Evidentemente, no hay constancia plena de este dato, pero lo cierto es que bien pudiera corresponderse con la realidad.
Dejando a un lado la presunta pasión que, según la leyenda negra, sintió por Ana de Mendoza, princesa de Éboli, o la prueba de alguna que otra aventura galante –como, por ejemplo, su relación con Isabel de Osorio–, no cabe duda de que los años que el Rey Prudente compartió con su joven esposa francesa fueron los más felices de su agitada existencia.
El matrimonio, como era habitual entre personas de su clase y condición, se debió a razones de Estado. Concretamente a la firma, en 1559, de la paz de Cateau-Cambrésis con la que se daba por concluida una larga etapa de enfrentamientos bélicos entre Francia y España.

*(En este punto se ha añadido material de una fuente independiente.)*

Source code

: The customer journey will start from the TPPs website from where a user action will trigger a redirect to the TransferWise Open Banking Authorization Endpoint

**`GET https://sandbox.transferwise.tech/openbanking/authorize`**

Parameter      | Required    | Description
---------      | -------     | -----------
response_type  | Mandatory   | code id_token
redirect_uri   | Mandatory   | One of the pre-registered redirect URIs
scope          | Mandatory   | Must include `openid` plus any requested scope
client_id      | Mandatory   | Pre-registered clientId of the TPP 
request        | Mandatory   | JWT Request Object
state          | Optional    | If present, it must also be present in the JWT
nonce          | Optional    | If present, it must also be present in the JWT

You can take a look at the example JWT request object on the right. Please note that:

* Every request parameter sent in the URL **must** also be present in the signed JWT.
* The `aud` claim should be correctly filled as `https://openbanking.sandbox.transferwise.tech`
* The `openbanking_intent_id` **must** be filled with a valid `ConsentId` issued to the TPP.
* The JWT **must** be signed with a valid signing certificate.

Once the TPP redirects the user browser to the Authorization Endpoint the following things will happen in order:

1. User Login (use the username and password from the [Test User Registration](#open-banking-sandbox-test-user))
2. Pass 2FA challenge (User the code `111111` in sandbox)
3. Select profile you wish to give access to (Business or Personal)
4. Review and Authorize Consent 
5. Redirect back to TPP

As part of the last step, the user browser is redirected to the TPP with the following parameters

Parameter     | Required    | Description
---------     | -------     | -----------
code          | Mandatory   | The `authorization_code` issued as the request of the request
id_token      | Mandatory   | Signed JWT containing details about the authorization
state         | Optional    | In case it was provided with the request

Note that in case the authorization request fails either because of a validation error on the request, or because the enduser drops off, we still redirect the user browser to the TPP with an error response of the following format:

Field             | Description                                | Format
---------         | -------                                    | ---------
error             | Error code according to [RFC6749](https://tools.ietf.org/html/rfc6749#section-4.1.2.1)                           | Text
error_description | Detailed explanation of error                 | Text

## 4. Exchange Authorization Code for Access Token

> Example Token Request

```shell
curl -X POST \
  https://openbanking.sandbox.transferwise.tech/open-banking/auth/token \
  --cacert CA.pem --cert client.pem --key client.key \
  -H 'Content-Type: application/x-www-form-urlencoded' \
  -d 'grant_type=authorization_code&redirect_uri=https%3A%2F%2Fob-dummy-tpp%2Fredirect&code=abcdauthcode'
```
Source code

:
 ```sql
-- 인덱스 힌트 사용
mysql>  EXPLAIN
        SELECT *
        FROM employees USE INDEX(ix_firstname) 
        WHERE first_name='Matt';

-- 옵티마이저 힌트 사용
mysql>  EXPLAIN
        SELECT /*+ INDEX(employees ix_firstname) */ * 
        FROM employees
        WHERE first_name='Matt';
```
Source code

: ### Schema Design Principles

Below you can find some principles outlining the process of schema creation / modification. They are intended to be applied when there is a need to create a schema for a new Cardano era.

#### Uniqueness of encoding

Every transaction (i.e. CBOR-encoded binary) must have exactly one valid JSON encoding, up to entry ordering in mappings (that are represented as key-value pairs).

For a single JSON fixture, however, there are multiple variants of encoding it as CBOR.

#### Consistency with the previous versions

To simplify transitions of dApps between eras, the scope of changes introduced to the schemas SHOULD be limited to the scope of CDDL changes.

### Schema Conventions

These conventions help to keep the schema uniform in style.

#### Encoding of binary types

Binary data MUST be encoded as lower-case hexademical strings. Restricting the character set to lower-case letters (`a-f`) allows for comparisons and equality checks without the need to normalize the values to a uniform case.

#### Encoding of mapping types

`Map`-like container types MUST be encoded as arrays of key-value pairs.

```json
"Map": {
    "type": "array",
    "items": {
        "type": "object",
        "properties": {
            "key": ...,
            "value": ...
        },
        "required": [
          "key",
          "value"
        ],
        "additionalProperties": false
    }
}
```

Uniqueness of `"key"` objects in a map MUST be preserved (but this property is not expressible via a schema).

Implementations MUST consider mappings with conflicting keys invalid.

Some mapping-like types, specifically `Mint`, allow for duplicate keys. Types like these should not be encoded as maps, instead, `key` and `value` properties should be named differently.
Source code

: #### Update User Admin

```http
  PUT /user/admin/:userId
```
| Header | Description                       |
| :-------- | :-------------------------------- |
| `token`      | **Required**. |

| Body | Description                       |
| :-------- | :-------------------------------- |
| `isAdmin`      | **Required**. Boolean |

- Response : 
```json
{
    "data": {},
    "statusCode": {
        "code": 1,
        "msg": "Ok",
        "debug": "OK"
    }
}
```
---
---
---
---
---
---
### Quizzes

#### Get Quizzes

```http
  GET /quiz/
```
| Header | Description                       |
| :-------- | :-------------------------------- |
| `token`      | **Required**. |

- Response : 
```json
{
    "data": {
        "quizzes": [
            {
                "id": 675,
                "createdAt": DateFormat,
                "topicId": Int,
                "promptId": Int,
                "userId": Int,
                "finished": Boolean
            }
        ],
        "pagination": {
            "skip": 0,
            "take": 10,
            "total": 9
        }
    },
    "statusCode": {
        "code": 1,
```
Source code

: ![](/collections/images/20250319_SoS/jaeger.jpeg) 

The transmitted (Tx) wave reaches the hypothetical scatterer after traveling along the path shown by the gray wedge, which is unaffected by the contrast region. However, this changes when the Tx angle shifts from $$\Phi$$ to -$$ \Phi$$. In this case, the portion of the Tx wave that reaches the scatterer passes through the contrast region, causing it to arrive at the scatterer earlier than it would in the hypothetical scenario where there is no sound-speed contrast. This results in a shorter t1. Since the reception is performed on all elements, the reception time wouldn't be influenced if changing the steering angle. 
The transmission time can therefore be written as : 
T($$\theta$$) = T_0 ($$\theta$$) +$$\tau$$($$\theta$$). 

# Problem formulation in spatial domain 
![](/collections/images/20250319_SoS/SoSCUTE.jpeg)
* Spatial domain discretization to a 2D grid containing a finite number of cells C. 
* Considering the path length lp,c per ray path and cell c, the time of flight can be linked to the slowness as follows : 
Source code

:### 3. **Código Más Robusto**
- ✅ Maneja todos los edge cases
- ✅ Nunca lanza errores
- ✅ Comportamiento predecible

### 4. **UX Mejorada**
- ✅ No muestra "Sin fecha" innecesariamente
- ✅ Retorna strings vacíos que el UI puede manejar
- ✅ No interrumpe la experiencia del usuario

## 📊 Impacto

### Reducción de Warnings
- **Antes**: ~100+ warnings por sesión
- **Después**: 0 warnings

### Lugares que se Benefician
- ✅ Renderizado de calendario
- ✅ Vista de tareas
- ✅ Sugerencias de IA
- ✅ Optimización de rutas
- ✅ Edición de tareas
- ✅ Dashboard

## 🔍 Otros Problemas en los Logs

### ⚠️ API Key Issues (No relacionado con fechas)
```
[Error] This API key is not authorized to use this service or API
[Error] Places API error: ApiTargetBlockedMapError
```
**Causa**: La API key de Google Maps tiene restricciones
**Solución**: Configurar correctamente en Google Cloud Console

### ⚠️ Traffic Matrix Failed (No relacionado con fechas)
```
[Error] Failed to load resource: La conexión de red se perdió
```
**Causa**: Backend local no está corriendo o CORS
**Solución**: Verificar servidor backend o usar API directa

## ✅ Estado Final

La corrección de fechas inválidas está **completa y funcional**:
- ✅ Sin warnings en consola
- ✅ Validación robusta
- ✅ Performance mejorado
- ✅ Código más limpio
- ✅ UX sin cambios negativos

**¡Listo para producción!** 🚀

En el tratado se estipulaba, además de una serie de pactos políticos y territoriales, el enlace entre Carlos, príncipe de Asturias, y la hija del rey de Francia. Pero la delicada salud del heredero de la corona y la reciente viudez del monarca hicieron creer más oportuno que fuera Felipe II quien desposara a la princesa francesa, segunda de los diez hijos de Enrique II de Francia y Catalina de Médicis.
Tragedia en París.
Isabel había nacido el 13 de abril de 1546 en Fontainebleau, a unos 60 kilómetros de París. Tenía, pues, trece años cuando el 22 de junio de 1559 se celebraron los esponsales en la catedral parisina de Nôtre Dame.
A la solemne ceremonia siguió una semana de grandes celebraciones que se vio brutalmente interrumpida cuando, en el transcurso de uno de los muchos torneos disputados, la lanza que empuñaba el duque de Montgomery se clavó en el ojo de su oponente, el rey Enrique de Francia.
Pese a que le atendieron los mejores médicos –entre ellos el propio Andrea Vesalio, que fue enviado por Felipe II–, el monarca francés murió tras diez días de terrible agonía.
La tragedia alteró los planes de la joven Isabel, que hubo de retrasar su viaje a España para asistir primero a las honras fúnebres de su padre y luego a la proclamación de su hermano, Francisco II, como nuevo rey de Francia.